Hugh Hewitt writes about the pounding that New York Times editor Bill Keller and Los Angeles Times editor Dean Baquet are absorbing in the public discourse (emphasis mine):
If it was a fight, they’d stop it. The pummeling the not-so-dynamic duo are taking may reveal a reason for the reckless “print everything” strategy: In the old days, the newspapers owned the commentary business. They had no competitors, and the weeklies and monthlies could never catch up with even the most egregious misrepresentations. The papers were beyond reach. No matter what they did, no one could effectively criticize them (i.e. mobilize public opinion against them.)
Now the newspapers –even their biggest guns, the editors-in-chief!– cannot withstand even a half news cycle before their preposterous posturings are shredded.
It erodes a “news” organization’s credibility to be so outclassed so often.
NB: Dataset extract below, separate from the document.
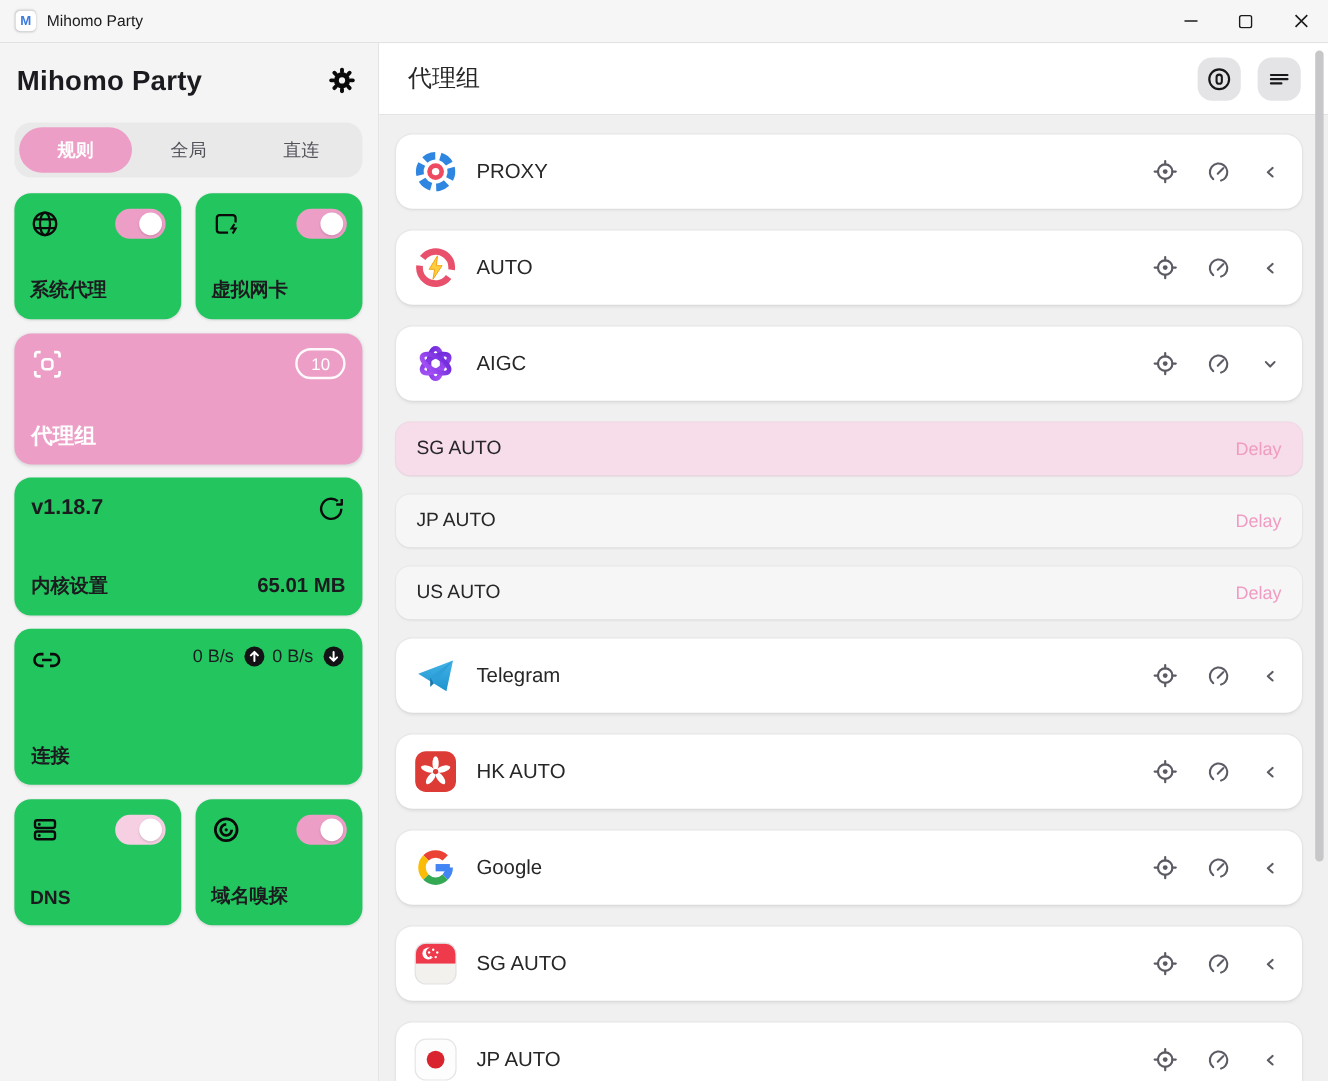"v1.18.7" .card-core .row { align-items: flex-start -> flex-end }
All that newspapers can do to retain a claim for market share is publish secrets that no one else would publish. But this niche of a niche disgusts more than it attracts.
The instant availability of expertise is what has doomed “journalists.” They can’t defend the indefensible when trios like Althouse/Bainbridge/Macguire saunter up to the keyboard and destroy their pretensions in a few minutes.
If the two editors didn’t so richly deserve the scorn, I’d feel bad for them.